Shortly after this first experience with church, I met someone that would provide a major impact on my life. I knew of this girl, but only as Ryan’s sister-in-law. She was the one that took my apartment in the beginning of this story. Little did I know, without her, I couldn’t credit where I am in my journey today. I met Nicole a year ago. She and I were invited to Ryan and Kaela’s house for a bonfire. Immediately I knew there was something special between me and this girl. They say when you meet the person in life meant for you, that you’ll know when you know. Let’s just say I knew! We became friends, she learned of my new journey in faith and has been a practicing Catholic herself since birth. Because of this she invited me to Mass every Sunday with her. I grew to love Mass, and her. This is where my life had changed me, I felt God’s love. I felt the love from this girl. I knew that if I had gotten that apartment she took, I would never have met her at that fire. She provided me the little bit of comfort I needed to commit to Catholicism. She has changed my world with the support and love she has provided me. I am happy to call her mine!

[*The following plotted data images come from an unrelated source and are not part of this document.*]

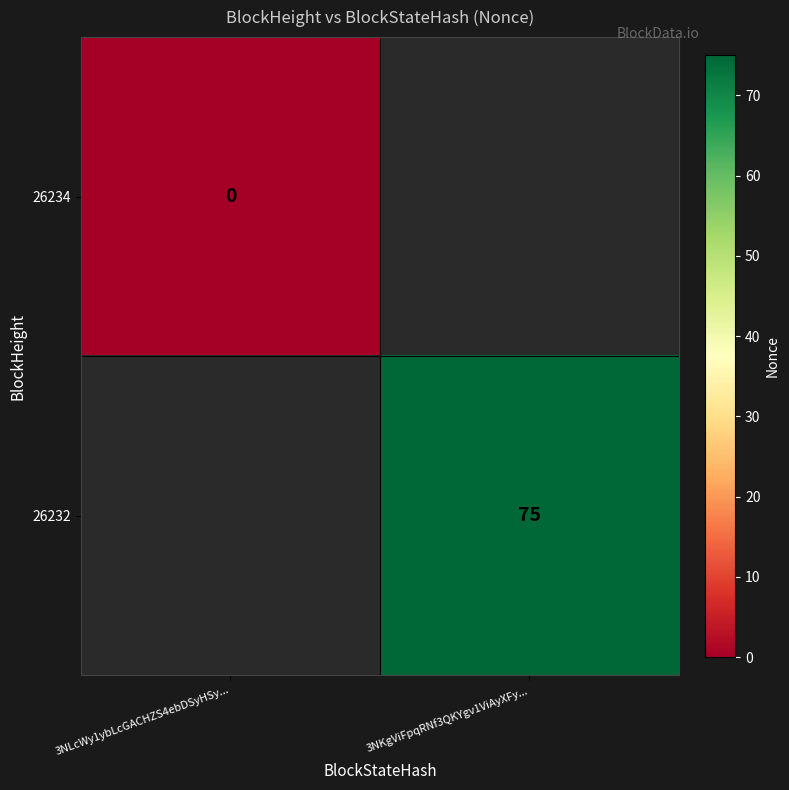

Is the value of 26234 at 3NLcWy1ybLcGACHZS4ebDSyHSy... greater than the value of 26232 at 3NKgViFpqRNf3QKYgv1ViAyXFy...?

No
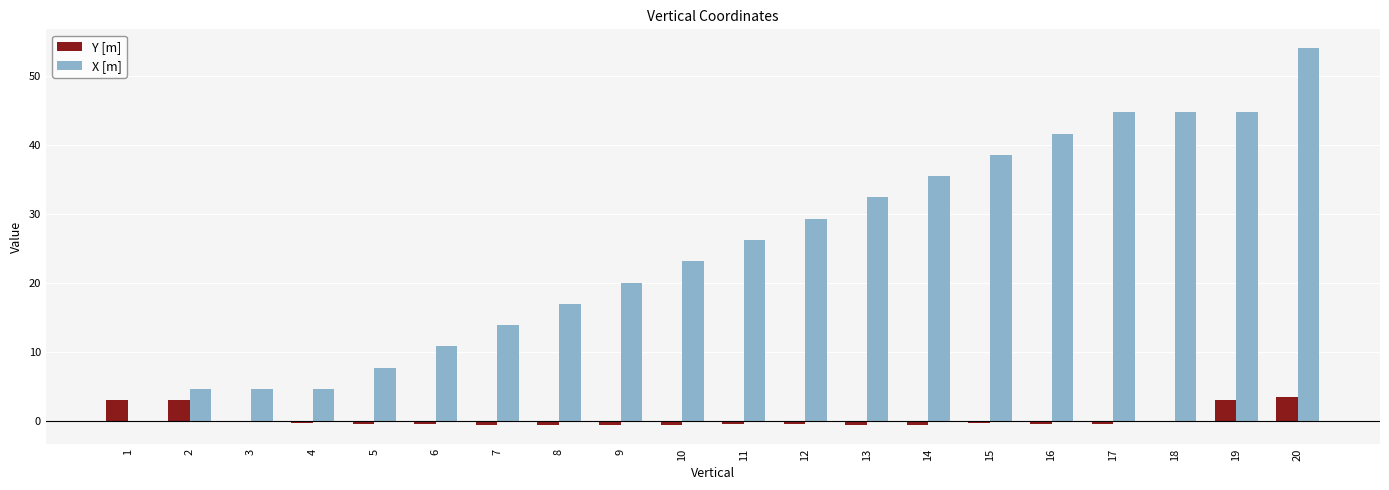

At which label does X [m] first exceed 26?

11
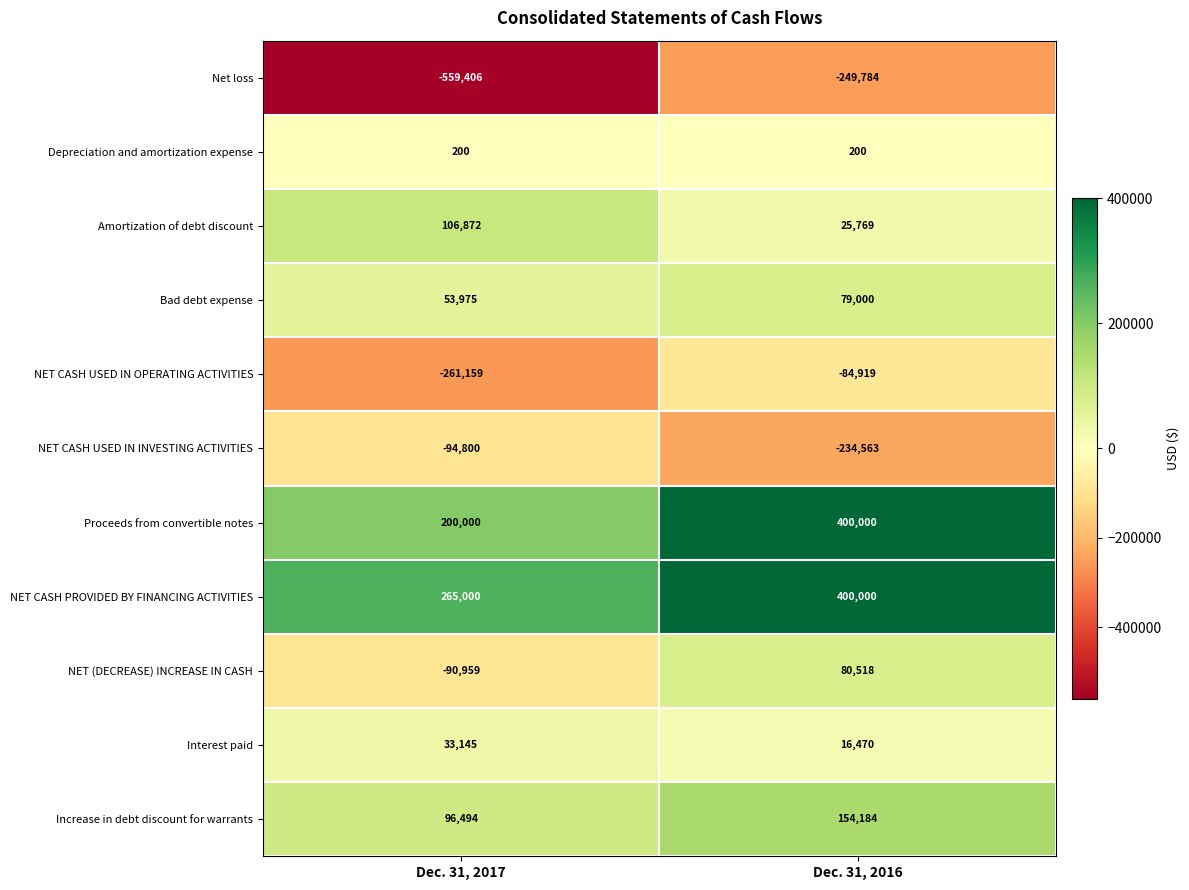

Reading left to right, transcribe all the data shown in this chart.

Net loss: -559406	-249784
Depreciation and amortization expense: 200	200
Amortization of debt discount: 106872	25769
Bad debt expense: 53975	79000
NET CASH USED IN OPERATING ACTIVITIES: -261159	-84919
NET CASH USED IN INVESTING ACTIVITIES: -94800	-234563
Proceeds from convertible notes: 200000	400000
NET CASH PROVIDED BY FINANCING ACTIVITIES: 265000	400000
NET (DECREASE) INCREASE IN CASH: -90959	80518
Interest paid: 33145	16470
Increase in debt discount for warrants: 96494	154184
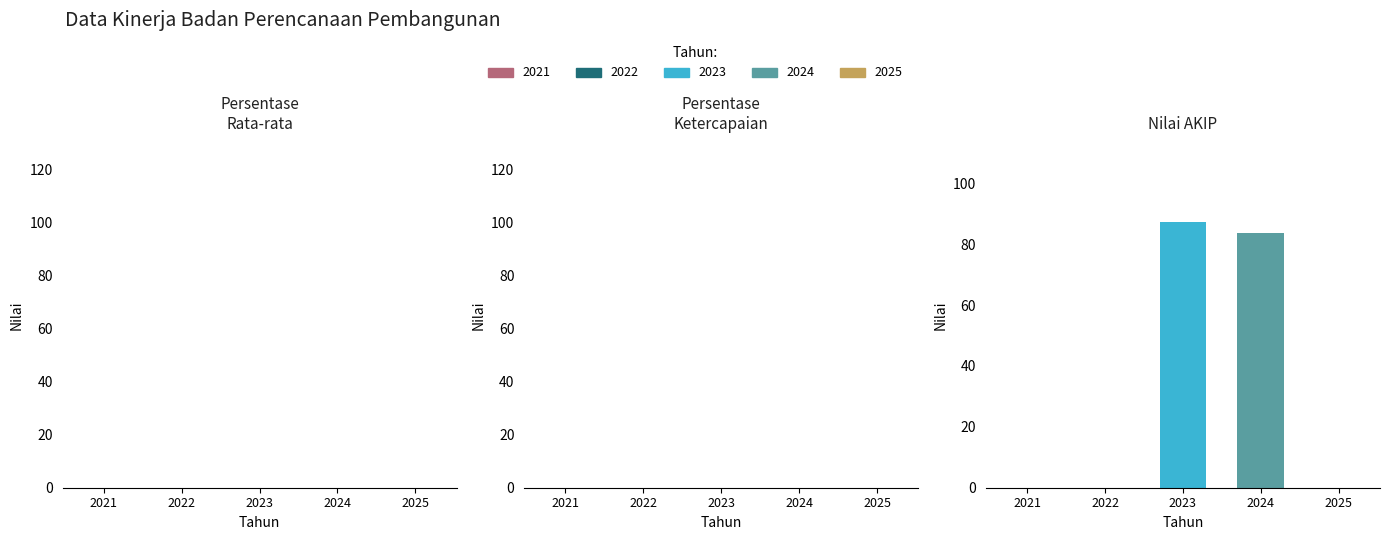

Between 2025 and 2024, which is larger?

2024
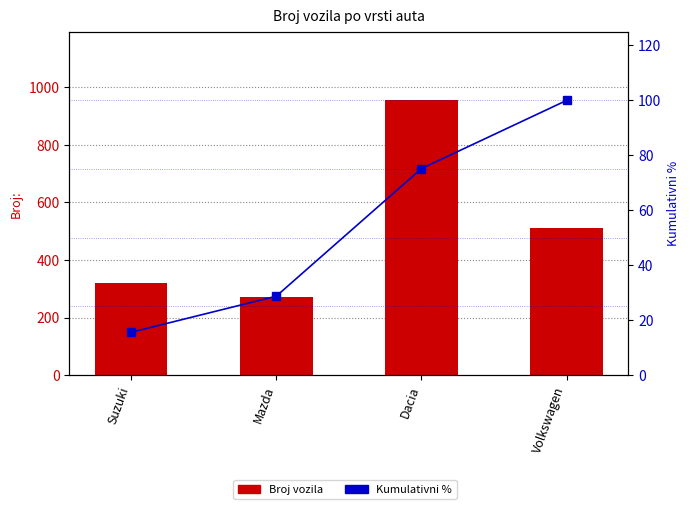

Reading left to right, transcribe all the data shown in this chart.

Broj vozila: 320.0	270.0	955.0	510.0
Kumulativni %: 15.6	28.7	75.2	100.0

Summer was coming to an end and I had been attending Mass for months, always watching others take Eucharist and feeling left out. I made the decision that had been aching at my heart for so long. I needed to pursue the path to becoming Catholic. I went to Ryan and asked if he could look into what I needed to do to join the community. He got a hold of faith formation and put me on the path I needed to start. I was nervous and excited at the same time. Joining the RCIA program was amazing. They provided the tools I needed to learn and become a member of the church. I attended class weekly, as well as Mass every Sunday. I met priests, deacons, and even the bishop a few times. I was asked to be involved in some of the Masses at my comfort. I was called in front of the church many times as a catechumen. The unbelievable thing was, I was never nervous. Easter Vigil came, and I was presented in front of the entire church for baptism first communion, and confirmation! Again, with the welcome of the community, I was never nervous. I am sure you could say it was the grace of God, but maybe it was because, it was the one place, I was truly meant to be.